On the other hand, yesterday the chief prosecutor in Baleares stated that the airplanes allegedly used by CIA agents to transfer international terrorism detainees that made at least 10 flights into Palma de Mallorca "were absolutely normal" and "nothing strange or suspicious was seen in their interior". That's what the prosecutor general of the Baleares, Bartolome Barcelo, said yesterday after his investigation into what maintenance companies had seen who had boarded those airplanes.

Yet the prosecutor denied that he had requested the file of an open case from Palma, filed on behalf of several Mallorca citizens, but that the Audiencia Nacional judge would not be the right court to handle the case and decide which crimes to investigate as well as their potential authors and victims.

By doing this, Barcelo wants to demonstrate his willingness to follow "any path" in a new investigation, if anything of substance is discovered he "would support it".

Barcelo spoke before the press to clarify his position as a public minister in this case, repeating that his March investigation was "exhaustive" concerning "the crew, passengers on the plane and the hotels where they stayed", which was done by the Guardia Civil, but that he had arrived "at a dead end", that "it was exhausted" and the case was closed.
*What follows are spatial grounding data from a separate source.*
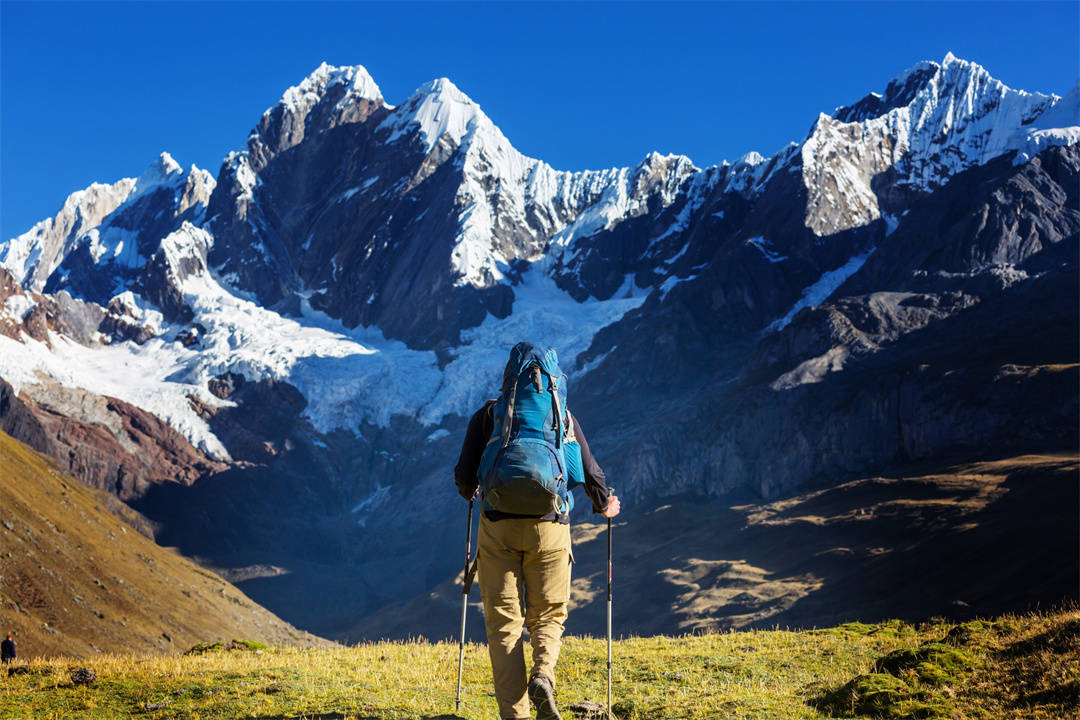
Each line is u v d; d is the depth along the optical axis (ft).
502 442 18.25
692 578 504.02
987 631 39.83
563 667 40.55
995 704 28.19
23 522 296.92
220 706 31.01
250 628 390.21
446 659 43.96
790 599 433.48
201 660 46.26
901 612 383.04
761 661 41.57
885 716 27.89
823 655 42.96
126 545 384.27
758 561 503.20
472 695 32.35
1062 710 26.03
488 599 18.58
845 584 432.66
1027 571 361.92
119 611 295.28
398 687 33.37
Later, a group of citizens filed a lawsuit and the judge produced the report that the prosecutor had prepared. At the beginning of October, the judge decided against moving the case to the Audiencia Nacional for reasons of territorial jurisdiction in this presumably criminal case, a move supported by Barcelo. As a result, the case continues in Palma.
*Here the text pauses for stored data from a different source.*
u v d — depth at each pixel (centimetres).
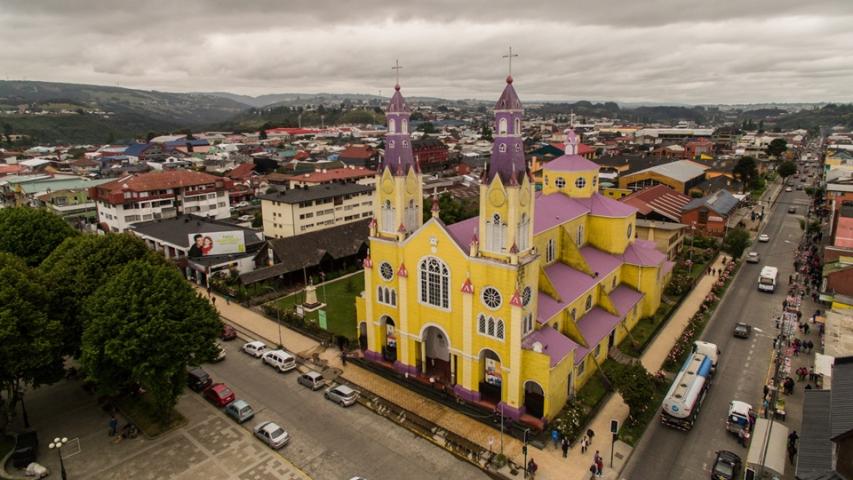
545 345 5478
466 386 5772
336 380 6319
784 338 6844
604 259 7650
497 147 5153
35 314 4984
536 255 5494
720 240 11938
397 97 5906
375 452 5012
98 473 4725
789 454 4884
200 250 9825
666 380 6166
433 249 5691
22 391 5806
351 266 10538
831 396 4453
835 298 7669
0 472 4672
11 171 19112
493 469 4741
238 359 6850
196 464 4847
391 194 6059
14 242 7569
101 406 5794
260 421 5500
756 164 19562
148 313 5006
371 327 6562
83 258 6094
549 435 5216
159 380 5000
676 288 8744
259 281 9088
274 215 12300
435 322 5897
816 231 11919
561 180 8238
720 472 4497
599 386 6097
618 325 6919
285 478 4662
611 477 4628
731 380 6178
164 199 13038
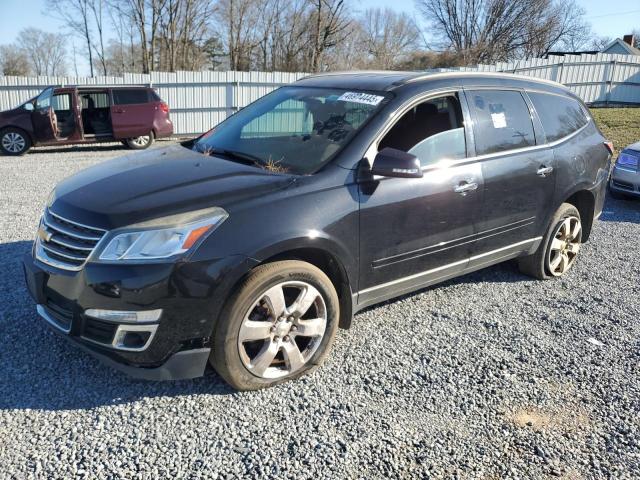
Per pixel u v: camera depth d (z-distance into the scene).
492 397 3.30
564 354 3.84
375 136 3.60
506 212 4.43
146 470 2.58
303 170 3.49
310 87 4.40
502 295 4.82
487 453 2.82
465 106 4.17
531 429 3.03
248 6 46.06
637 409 3.24
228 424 2.93
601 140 5.50
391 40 53.31
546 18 49.12
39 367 3.36
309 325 3.34
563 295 4.88
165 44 44.78
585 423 3.10
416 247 3.82
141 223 2.90
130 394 3.15
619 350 3.93
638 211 8.22
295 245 3.15
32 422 2.87
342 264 3.42
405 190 3.66
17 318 3.95
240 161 3.75
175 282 2.85
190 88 18.03
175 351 2.96
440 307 4.51
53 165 11.71
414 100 3.84
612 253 6.16
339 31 38.34
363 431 2.93
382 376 3.46
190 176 3.35
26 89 16.83
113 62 52.28
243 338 3.08
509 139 4.45
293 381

Barcelo stated that the investigation into planes of a foreign country "is a complicated issue" because of reasons of "territorial jurisdiction". For him, only a judge in cases of danger to a person's life or with knowledge of felony crimes against people can open a case into what occurs inside a foreign airplane.

So I'm not quite sure what's going to happen with this. And last but not least, from El Mundo:

Alonso and the CIA Director Will Give Congress Explanations About Secret CIA Flights

The Minister of the Interior, Jose Antonio Alonso, and the director of the CIA will testify in front of the Commision [on finance, more or less] to explain about the alleged use of Spanish airports for CIA flights to transfer alleged terrorists. This testimony, whose date has yet been finalized, was requested by the Izquierda Unida [party].
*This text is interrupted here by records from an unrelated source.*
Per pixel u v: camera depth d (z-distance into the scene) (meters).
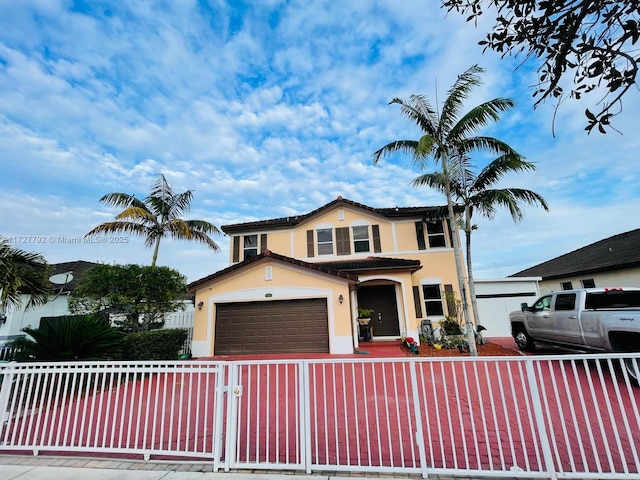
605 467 3.47
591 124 2.39
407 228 16.48
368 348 12.46
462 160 12.35
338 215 17.36
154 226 14.84
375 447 4.11
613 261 15.72
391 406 5.62
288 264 12.63
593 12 2.29
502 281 16.80
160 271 11.49
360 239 16.86
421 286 15.45
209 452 4.04
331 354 11.46
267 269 12.73
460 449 4.00
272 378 8.27
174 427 5.07
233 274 12.87
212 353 12.21
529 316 10.04
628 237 18.23
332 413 5.36
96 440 3.98
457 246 11.30
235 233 18.27
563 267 19.77
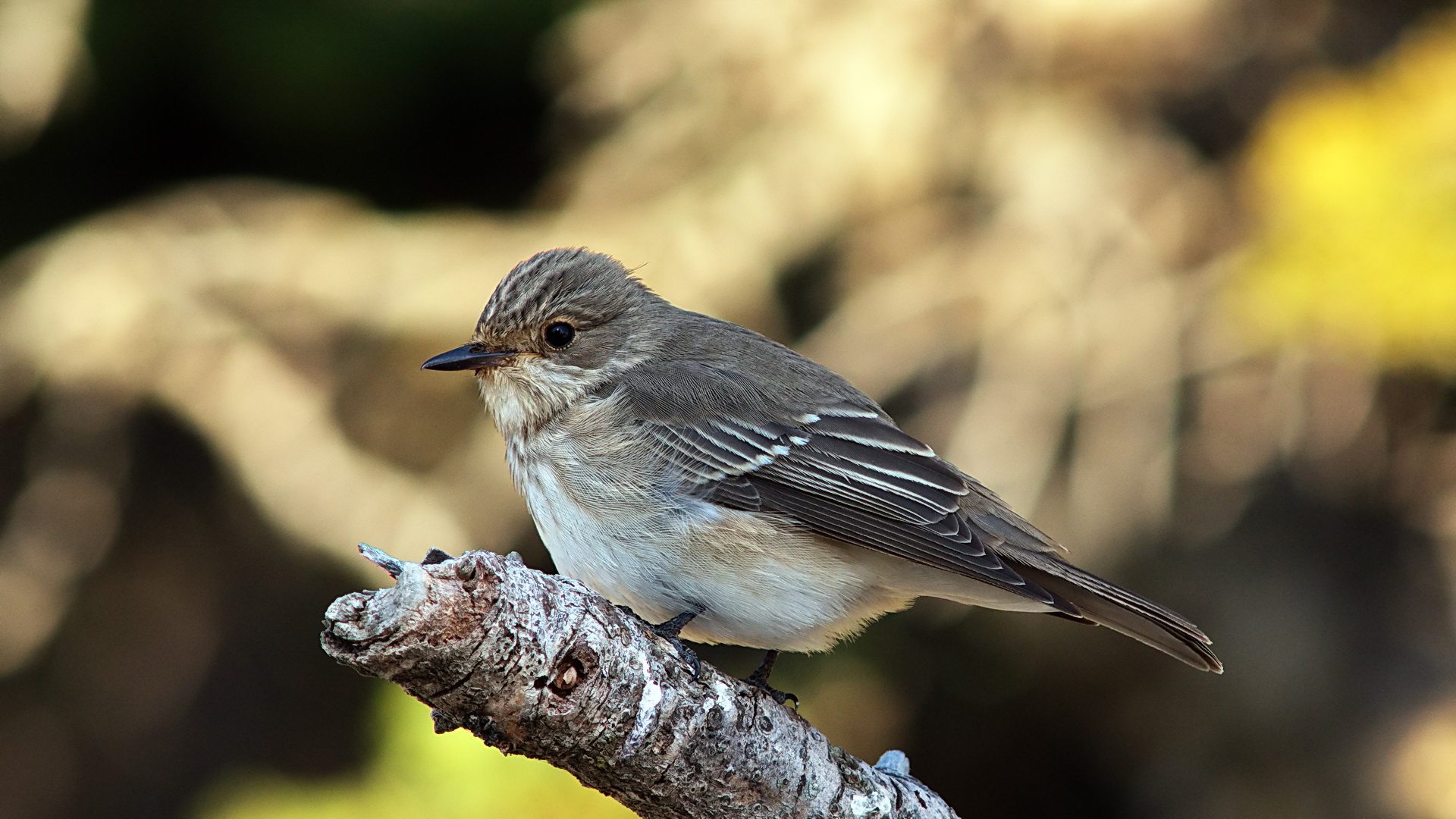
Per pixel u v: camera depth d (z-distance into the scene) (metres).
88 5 14.12
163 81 14.88
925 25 12.70
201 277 13.37
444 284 13.28
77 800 14.14
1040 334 12.44
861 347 12.88
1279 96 12.55
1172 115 13.28
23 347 13.05
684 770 5.25
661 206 13.26
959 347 12.88
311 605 14.34
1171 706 13.48
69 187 15.12
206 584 14.27
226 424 13.16
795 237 13.10
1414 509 12.99
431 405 13.48
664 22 13.39
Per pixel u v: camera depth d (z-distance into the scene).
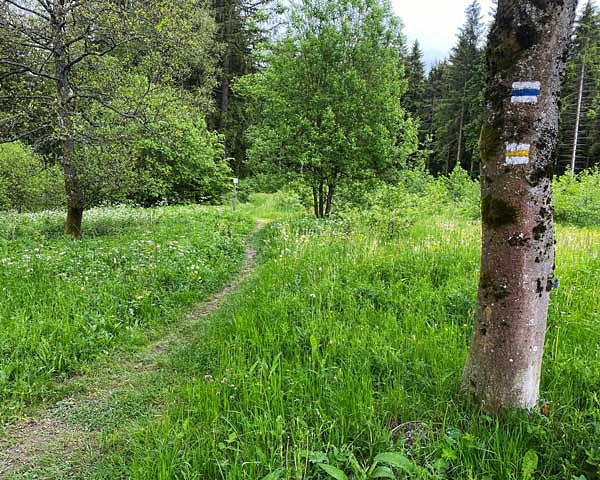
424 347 4.14
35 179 14.20
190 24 12.15
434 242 8.77
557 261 7.29
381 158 14.42
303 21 14.23
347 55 14.23
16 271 7.02
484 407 2.99
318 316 5.20
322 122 13.99
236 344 4.71
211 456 2.80
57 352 4.61
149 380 4.36
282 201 24.27
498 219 2.79
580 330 4.41
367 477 2.44
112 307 5.84
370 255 7.84
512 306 2.82
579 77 33.59
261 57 15.15
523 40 2.56
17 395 3.98
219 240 11.36
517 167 2.67
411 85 47.12
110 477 2.88
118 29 10.30
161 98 12.06
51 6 10.20
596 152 34.56
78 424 3.62
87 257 8.31
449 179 23.38
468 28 41.97
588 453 2.40
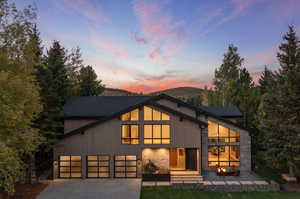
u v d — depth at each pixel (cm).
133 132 2120
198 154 2091
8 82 1131
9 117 1086
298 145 1741
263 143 2112
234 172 2136
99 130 2119
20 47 1348
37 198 1628
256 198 1653
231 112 2678
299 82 1831
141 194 1723
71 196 1667
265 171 2312
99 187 1864
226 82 4341
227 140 2377
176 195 1706
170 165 2356
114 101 2688
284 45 1938
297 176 1920
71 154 2103
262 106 2102
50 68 2367
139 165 2094
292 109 1867
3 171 1150
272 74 2056
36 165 2272
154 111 2123
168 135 2116
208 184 1864
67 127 2461
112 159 2114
The parliamentary group Green Left IU-ICV presented the summons for Alonso, as director of the CNI, so he could explain "the use of the airport of Sant Joan de Palma in Mallorca or other Spanish airports by the Central Intelligence Agency for "kidnapping" or illegal detainment operations outside the bases of law of persons allegedly connected to Islamic terrorism".

According to the IU, once the summons was requested, the testimony will then be "automatically" compulsive.

Yesterday, the head of the Interior Ministry spoke about these secret flights that different media has been reporting on the past few months and assured that security agencies "had investigated" this case and that it is now "in the hands of the judge".

The same night, a spokesperson of the American State Department stated that the Spanish government had not been in contact with the United Stats to ask for information about the alleged flights out of the airport in Mallorca by the CIA to transfer prisoners.

On March 16, 2005, the prosecutor of the Baleares Superior Court opened an investigation to verify if any crime had been committed in the flights through the Palma airport by CIA "prison planes" which allegedly transfered terrorists arrested in an irregular manner.

I should mention that Spain has several offshore "provinces". One is the Balearic Islands, which includes Palma de Mallorca. A separate province is the Canary Islands. Both are part of Spanish territory, the same way Hawai'i is part of the United States.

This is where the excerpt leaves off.